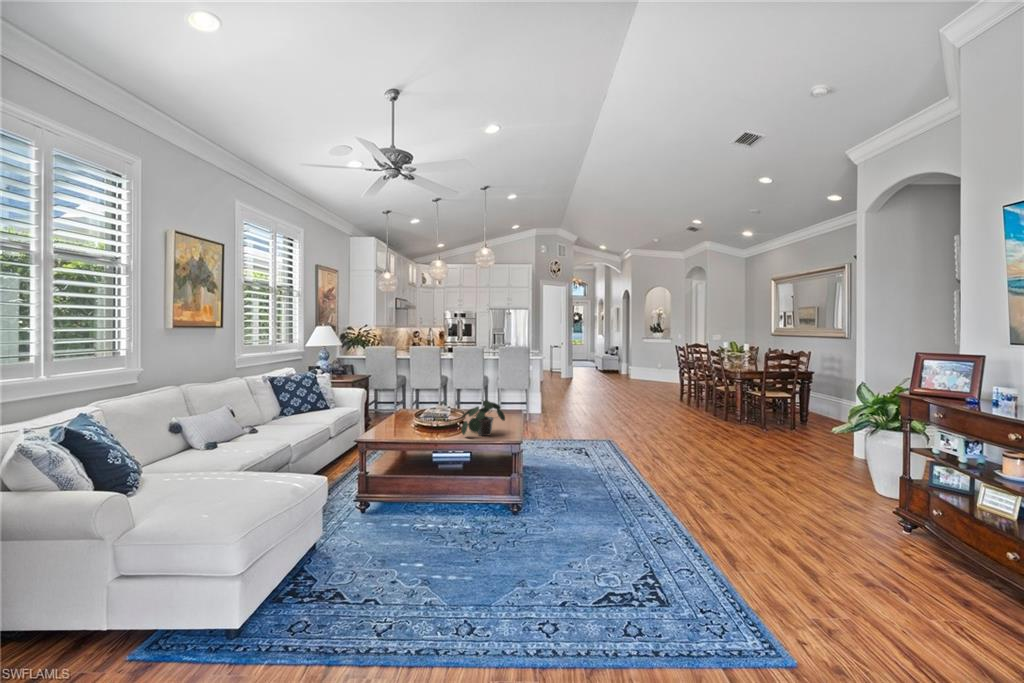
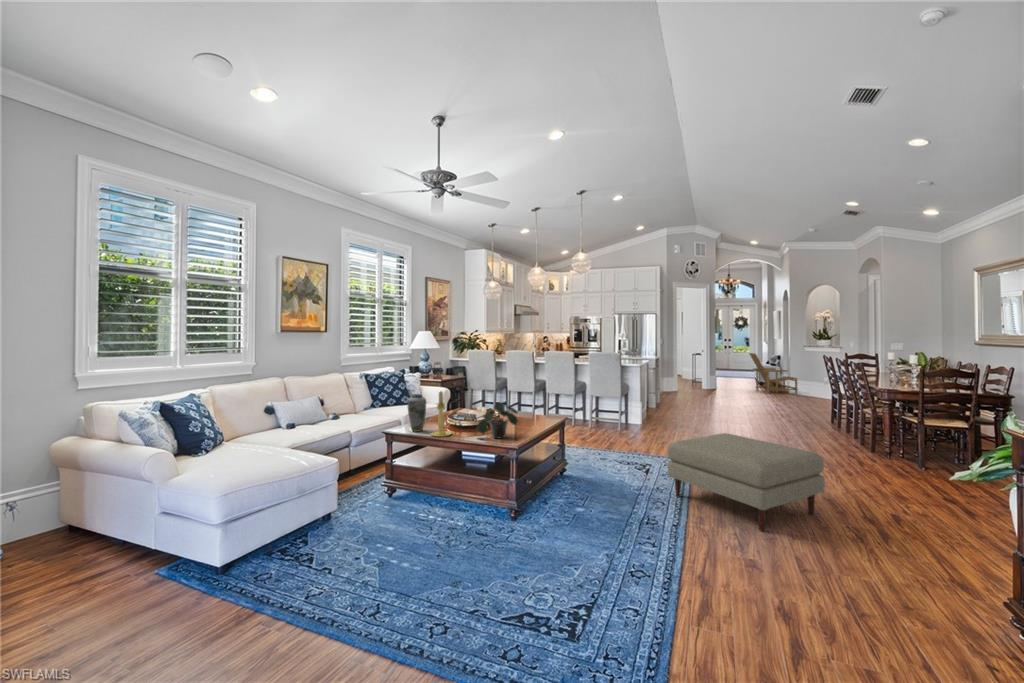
lounge chair: none [601,344,638,379] -> present [749,353,798,394]
candle holder: none [410,391,433,440] -> present [431,391,452,437]
vase: none [377,396,398,437] -> present [408,394,426,432]
ottoman: none [622,414,740,491] -> present [668,433,825,532]

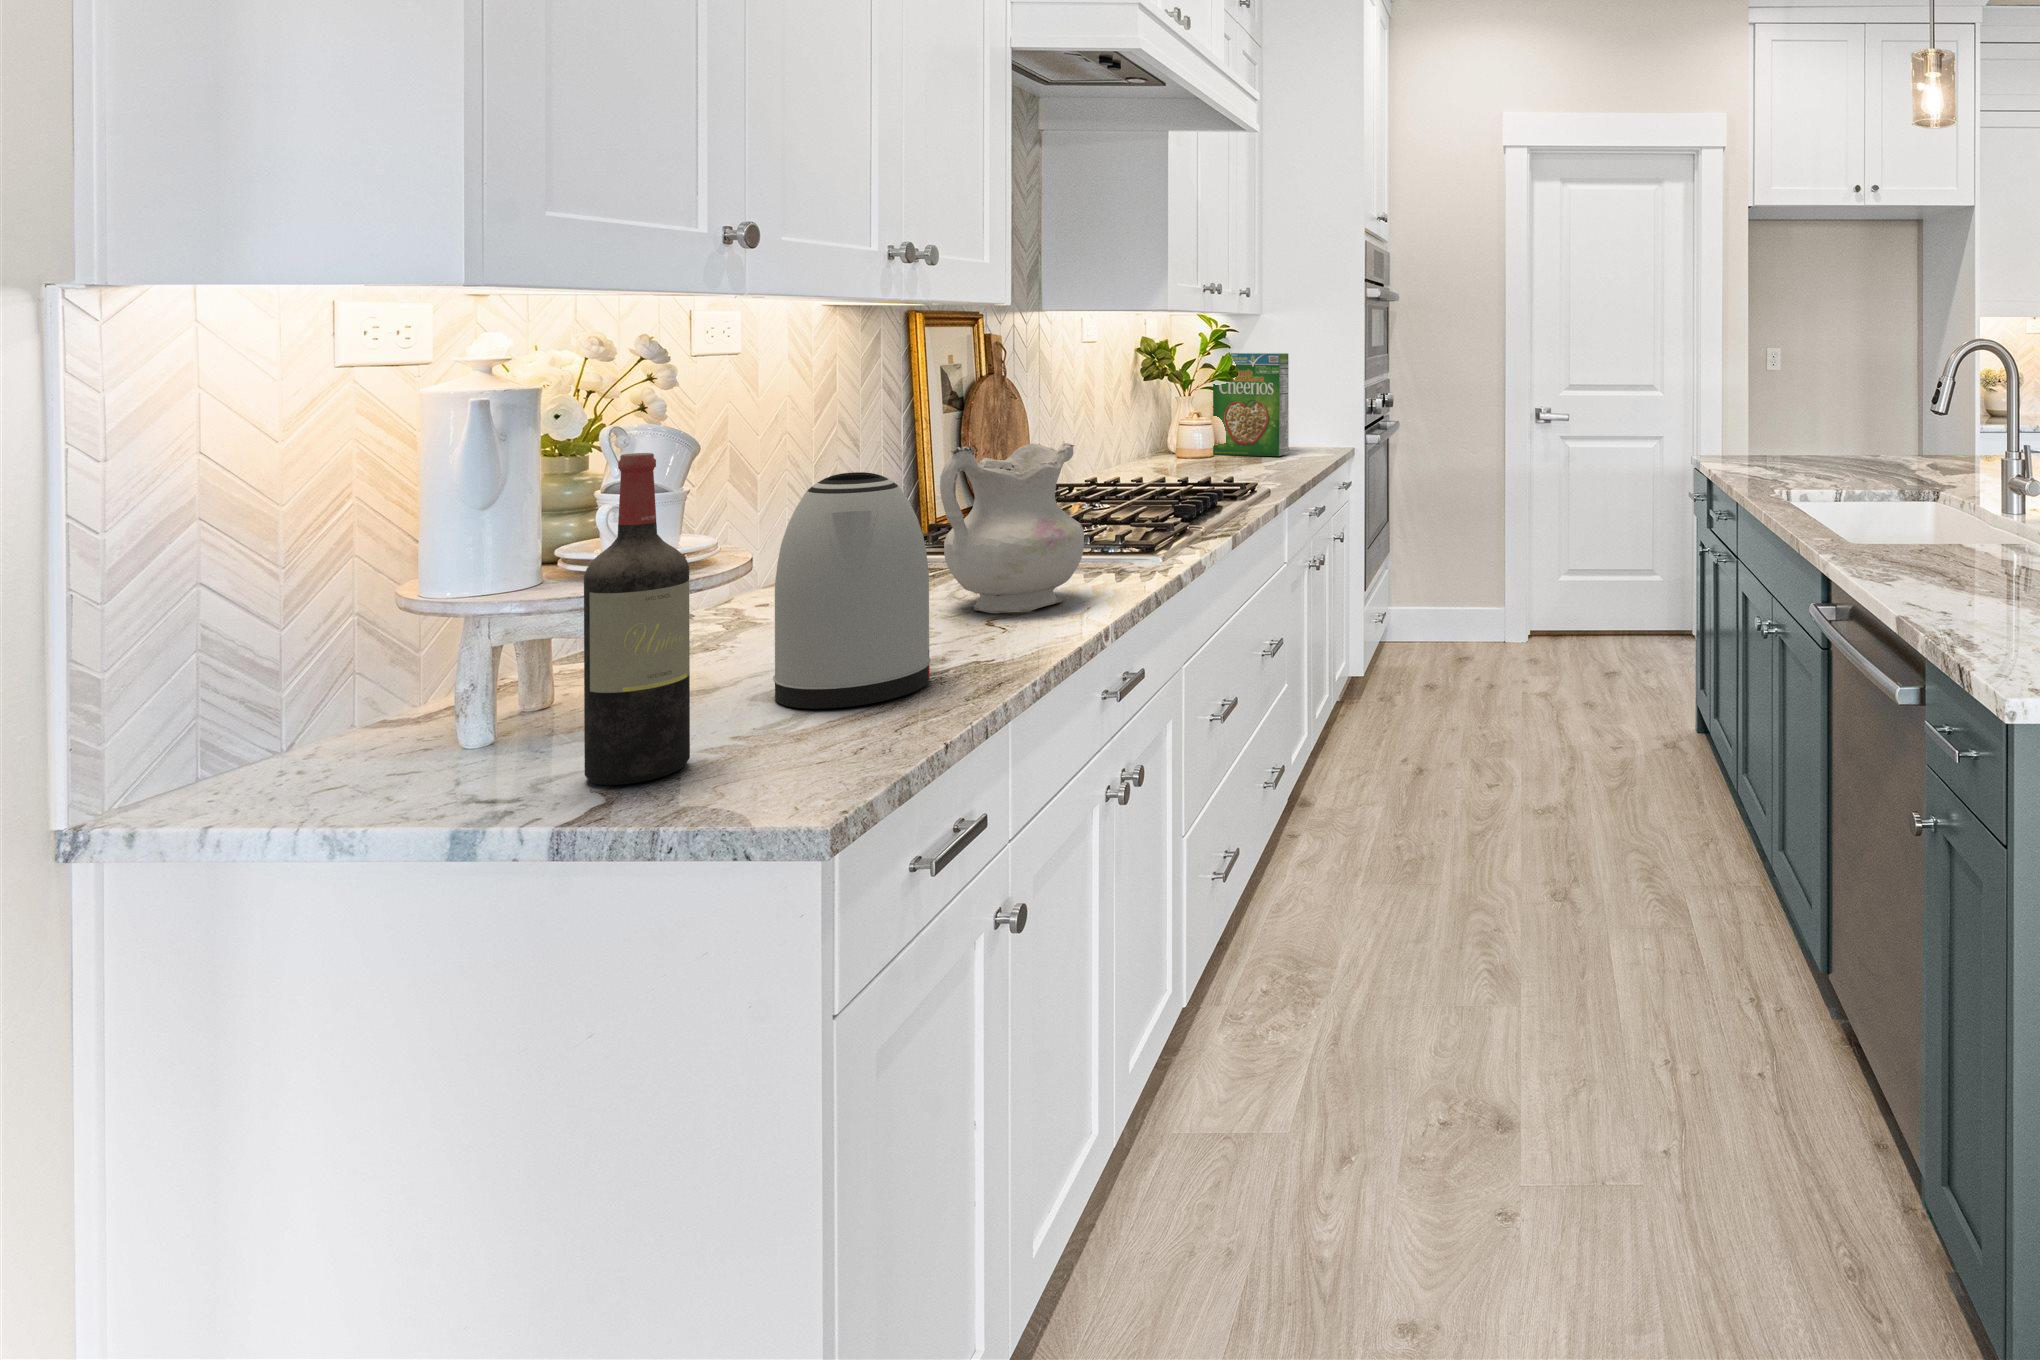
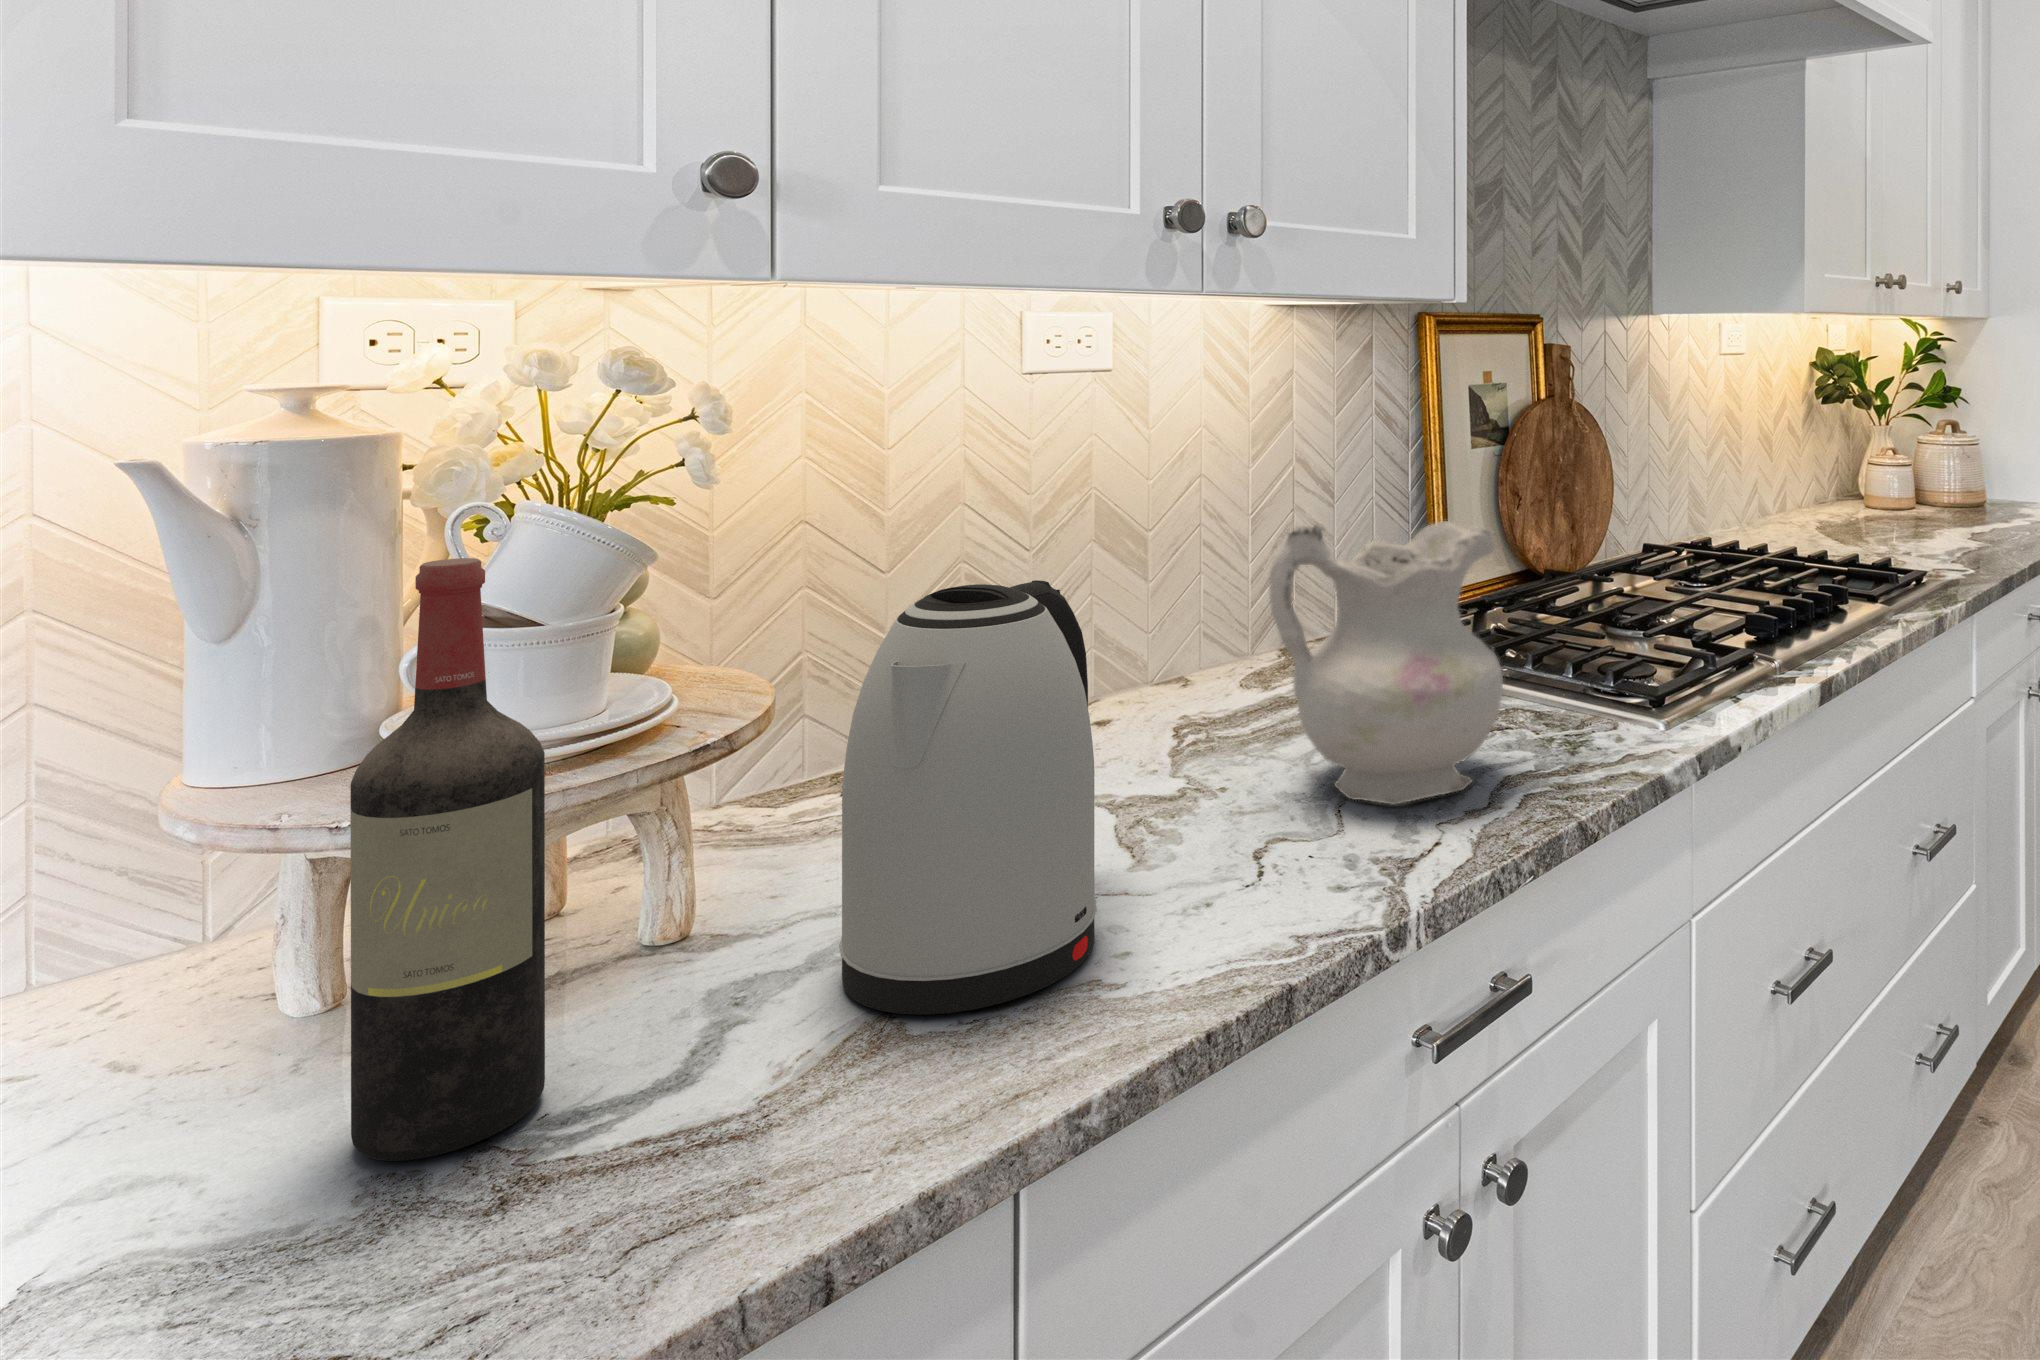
cereal box: present [1213,353,1289,456] -> none [1911,370,2019,519]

_ _ _ _ _ _ _

[Aim of the exercise]: Pictures are not part of the copy. Return every record exactly.

[Answer for this exercise]:
lounge chair: none [601,344,638,379] -> present [749,353,798,394]
candle holder: none [410,391,433,440] -> present [431,391,452,437]
vase: none [377,396,398,437] -> present [408,394,426,432]
ottoman: none [622,414,740,491] -> present [668,433,825,532]

cereal box: present [1213,353,1289,456] -> none [1911,370,2019,519]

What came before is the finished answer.